Son dönemlerde gazete ve dergilerde, internette sıkça yer alan gezegen dizilimleri hakkında daha önceki yazılarımda bilgiler vermiştim. Ama bu konudaki endişe ve korkular o denli yoğunlaştı ki, ayrıca bir yazı hazırlamak adeta farz oldu. Önemli zamanlardan geçtiğimiz su götürmez bir gerçek. Şimdi önümüzdeki süreci astrolojik pencereden değerlendirelim…
Akrep Burcunda Etkin Dolunay
17 Mayıs 2011 tarihinde 26 derece 13 dakika Akrep burcunda dolunay gerçekleşiyor. Kişisel kanımca 2011 yılının en güçlü ve etkin dolunayını deneyimleyeceğiz. Tabii hem pozitif, hem negatif etkenler devrede olacak. Enerjinin pozitif tarafında mı, yoksa negatif tarafında mı olacağımız bizim tercihlerimizle yönlenecek. Pozitif ve negatif davranışlarımızın sonuçlarıyla çok hızlı bir şekilde karşılaşacağız. Yani artık ettiğimizi çarçabuk bulacağız!
Akrep burcundaki dolunaylar duyguların en çalkantılı olduğu dönemlerdir. Ama bir o kadar da sezgilerin güçlü olduğu, duyguların derinleştiği, konsantrasyonun arttığı dönemlerdir. Özellikle güneş-merkezli bakıldığında, ardı ardına etkin gezegen dizilimlerinin oluşacağı dolunay sonrasındaki birkaç günlük süreçte, bizi büyük değişimlere yöneltecek ve önemli dersler almamız gerektirecek durumlar ortaya çıkabilir. Öte yandan, tutkulu bir şekilde istersek, bu isteklerimizi engelleyecek durumları daha güçlü bir şekilde aşabiliriz. Pek çok ezoterik ve ruhsal gruplar tarafından Güneş’in Boğa ve Ay’ın Akrep burcunda bulunduğu dolunaylar özellikle güçlü bulunur.

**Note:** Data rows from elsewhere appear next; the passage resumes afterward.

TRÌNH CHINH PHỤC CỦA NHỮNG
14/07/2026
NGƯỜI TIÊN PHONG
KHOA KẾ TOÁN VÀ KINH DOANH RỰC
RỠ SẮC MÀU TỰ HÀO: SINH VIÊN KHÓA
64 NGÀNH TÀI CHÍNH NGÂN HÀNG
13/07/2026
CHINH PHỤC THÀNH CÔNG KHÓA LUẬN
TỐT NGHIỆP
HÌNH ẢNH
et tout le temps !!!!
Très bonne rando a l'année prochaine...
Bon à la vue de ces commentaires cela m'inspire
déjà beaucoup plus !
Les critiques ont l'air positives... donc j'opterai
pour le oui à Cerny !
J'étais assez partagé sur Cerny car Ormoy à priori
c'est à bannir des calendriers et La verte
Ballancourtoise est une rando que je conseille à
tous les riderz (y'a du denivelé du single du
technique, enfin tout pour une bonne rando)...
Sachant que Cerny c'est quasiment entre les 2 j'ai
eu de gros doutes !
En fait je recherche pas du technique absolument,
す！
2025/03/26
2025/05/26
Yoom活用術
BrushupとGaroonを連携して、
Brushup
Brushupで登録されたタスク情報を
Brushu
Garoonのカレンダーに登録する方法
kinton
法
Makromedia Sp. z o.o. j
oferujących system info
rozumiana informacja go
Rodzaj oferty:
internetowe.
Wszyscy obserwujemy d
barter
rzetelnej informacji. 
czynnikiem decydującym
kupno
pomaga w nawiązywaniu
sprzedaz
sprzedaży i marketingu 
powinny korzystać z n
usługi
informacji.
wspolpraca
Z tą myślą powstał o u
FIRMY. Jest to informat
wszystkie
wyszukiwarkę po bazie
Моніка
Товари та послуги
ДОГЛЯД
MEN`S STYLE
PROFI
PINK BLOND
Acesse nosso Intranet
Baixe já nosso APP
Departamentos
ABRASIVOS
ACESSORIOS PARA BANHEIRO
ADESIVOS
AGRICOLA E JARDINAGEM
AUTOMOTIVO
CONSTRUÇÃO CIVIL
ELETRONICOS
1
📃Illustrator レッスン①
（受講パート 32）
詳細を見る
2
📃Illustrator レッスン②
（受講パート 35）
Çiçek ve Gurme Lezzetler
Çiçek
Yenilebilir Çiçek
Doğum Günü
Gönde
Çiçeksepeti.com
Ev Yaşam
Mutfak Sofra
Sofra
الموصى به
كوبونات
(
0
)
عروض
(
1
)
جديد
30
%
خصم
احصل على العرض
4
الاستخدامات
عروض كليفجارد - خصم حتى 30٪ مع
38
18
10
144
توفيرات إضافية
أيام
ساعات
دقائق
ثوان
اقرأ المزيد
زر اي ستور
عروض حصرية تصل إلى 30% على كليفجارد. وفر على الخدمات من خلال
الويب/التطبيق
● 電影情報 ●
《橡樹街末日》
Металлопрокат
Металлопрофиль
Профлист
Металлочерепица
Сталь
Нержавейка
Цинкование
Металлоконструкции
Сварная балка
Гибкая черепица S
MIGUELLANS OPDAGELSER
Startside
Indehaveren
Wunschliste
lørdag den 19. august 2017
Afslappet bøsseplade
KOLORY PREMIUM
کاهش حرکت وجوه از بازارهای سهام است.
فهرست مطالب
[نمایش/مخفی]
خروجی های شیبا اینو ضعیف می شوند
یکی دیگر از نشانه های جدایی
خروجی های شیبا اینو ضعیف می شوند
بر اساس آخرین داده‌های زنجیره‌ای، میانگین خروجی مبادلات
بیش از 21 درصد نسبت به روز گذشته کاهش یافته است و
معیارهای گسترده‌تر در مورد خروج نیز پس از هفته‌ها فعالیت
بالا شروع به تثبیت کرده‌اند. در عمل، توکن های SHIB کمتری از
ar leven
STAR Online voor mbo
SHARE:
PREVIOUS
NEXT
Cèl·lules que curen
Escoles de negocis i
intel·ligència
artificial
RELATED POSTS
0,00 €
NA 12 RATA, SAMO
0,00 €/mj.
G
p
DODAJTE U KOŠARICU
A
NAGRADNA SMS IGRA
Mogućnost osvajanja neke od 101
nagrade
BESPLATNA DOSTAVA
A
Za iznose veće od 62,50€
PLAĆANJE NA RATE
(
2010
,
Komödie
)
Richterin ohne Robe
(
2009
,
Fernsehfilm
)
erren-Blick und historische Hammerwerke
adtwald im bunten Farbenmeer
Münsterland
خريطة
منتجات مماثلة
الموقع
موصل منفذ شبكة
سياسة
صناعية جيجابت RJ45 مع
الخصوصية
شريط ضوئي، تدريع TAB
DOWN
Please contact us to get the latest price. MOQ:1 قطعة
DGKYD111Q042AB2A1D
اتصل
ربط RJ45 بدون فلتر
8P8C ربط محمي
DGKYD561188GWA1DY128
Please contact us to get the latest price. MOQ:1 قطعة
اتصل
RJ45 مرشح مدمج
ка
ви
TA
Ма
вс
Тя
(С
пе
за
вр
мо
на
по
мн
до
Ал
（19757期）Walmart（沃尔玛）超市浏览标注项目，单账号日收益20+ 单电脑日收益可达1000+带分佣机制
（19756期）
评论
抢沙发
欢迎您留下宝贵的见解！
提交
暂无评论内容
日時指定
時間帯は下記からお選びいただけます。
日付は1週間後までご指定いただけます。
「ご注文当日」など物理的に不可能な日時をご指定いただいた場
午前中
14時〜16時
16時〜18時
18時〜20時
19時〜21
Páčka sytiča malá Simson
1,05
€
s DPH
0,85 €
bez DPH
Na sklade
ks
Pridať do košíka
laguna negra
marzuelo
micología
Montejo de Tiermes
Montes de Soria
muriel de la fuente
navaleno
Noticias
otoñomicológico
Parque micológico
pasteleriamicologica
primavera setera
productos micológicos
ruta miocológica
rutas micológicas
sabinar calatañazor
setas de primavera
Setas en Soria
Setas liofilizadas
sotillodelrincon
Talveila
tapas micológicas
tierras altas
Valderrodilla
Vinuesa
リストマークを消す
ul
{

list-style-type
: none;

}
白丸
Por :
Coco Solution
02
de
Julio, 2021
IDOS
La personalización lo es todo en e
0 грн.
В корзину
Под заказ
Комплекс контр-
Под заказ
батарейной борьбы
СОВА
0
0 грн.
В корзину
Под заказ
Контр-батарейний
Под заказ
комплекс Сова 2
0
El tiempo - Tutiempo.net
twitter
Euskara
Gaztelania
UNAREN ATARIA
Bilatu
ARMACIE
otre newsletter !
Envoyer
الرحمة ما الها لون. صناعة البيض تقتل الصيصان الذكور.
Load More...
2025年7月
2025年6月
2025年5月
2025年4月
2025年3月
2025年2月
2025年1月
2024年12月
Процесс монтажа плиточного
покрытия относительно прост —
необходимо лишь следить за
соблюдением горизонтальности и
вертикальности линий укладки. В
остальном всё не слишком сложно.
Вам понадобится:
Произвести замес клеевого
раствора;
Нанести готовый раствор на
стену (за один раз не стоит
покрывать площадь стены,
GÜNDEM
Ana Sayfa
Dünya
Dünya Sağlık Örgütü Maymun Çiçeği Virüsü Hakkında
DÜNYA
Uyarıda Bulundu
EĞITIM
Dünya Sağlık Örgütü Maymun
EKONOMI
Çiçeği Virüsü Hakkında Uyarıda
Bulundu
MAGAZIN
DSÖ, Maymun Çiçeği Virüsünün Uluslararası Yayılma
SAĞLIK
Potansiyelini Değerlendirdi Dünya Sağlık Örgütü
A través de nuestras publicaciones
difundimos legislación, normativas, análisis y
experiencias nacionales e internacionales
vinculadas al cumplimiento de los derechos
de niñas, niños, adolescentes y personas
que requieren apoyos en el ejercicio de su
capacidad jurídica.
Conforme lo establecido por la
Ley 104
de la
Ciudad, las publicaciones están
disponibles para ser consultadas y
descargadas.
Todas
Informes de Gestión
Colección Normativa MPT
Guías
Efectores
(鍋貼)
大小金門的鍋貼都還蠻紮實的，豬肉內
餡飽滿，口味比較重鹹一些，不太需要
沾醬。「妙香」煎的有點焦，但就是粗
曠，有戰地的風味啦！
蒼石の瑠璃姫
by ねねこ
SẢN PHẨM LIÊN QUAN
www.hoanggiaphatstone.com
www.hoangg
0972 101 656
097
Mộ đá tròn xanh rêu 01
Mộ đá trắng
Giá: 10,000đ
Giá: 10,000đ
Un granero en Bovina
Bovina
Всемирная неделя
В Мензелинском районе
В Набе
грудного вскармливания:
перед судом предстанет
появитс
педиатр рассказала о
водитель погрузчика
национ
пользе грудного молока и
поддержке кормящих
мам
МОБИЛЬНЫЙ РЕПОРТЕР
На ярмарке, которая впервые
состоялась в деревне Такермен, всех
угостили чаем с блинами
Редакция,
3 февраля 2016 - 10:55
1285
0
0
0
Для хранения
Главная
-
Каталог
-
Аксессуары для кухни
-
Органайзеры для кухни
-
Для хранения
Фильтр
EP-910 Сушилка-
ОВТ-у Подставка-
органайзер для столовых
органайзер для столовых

Dolunay zamanları özellikle güç dolu, dünya ve ruhsal alemler arasında yoğun enerji akışının olduğu zamanlardır. İnsanlığın iyiliği için yapacağımız girişim, zikir, dua ve meditasyonların da çok etkin olacağı, tefekkür ve yoğunlaşma çalışması yapmak için mükemmel bir zaman aralığındayız. Dolunay zamanlarında insan metabolizmasını etkileyen yerçekimsel baskıları dengelemek açısından tutulan oruç da sağlıklı bulunur.
Dolunay zamanları yaratıcılığın da çok arttığı zamanlardır aynı zamanda. Ortaya ürün koyma zamanlarıdır. Astrolog Lee Lehman’a göre en verimli burç ekseni Boğa-Akrep eksenidir. Dolunay esnasında Ay Akrep burcunda, Güneş Boğa burcunda olacak. Ayrıca Merkür, Venüs ve Mars Boğa de burcunda kavuşum yapıyor olacaklar ve dolunayın aktive ettiği verimlilik ve yaratıcılığı arttırıcı rol oynayacaklar. Venüs’ün Boğa burcunda hareket ettiği zamanlar artistik ve sanatsal konular, estetikle ilgili meselelerde avantajlar getirir. Güzellik ve estetik duygusunu geliştirir. Merkür’ün Boğa burcunda yerleşimi, yaratıcı fikirleri ortaya çıkartır, el becerilerini ortaya koyma konusunda avantaj sağlar. Mars’ın Boğa burcunda yerleşimi, her ne kadar maddi güvence-güvenlik konularında huzursuzluğa yol açsa da, yaratıcı fikir ve ürünlerin ortaya konması için gereken kalıcı efor ve enerjiyi sağlar.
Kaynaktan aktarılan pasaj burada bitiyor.